For every record beneath this instruction, give an exact repetition, omitting images.

(Stored dataset items)
========================================

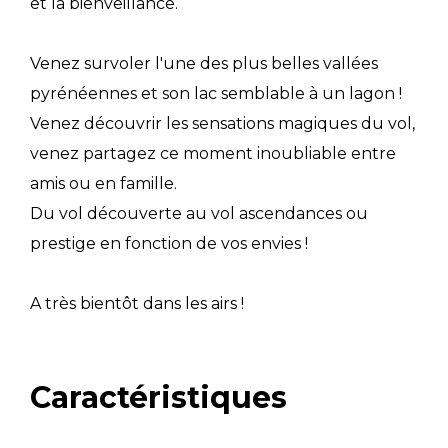
et la bienveillance.
Venez survoler l'une des plus belles vallées
pyrénéennes et son lac semblable à un lagon !
Venez découvrir les sensations magiques du vol,
venez partagez ce moment inoubliable entre
amis ou en famille.
Du vol découverte au vol ascendances ou
prestige en fonction de vos envies !
A très bientôt dans les airs !
Caractéristiques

========================================

Answer:
et la bienveillance.
Venez survoler l'une des plus belles vallées
pyrénéennes et son lac semblable à un lagon !
Venez découvrir les sensations magiques du vol,
venez partagez ce moment inoubliable entre
amis ou en famille.
Du vol découverte au vol ascendances ou
prestige en fonction de vos envies !
A très bientôt dans les airs !
Caractéristiques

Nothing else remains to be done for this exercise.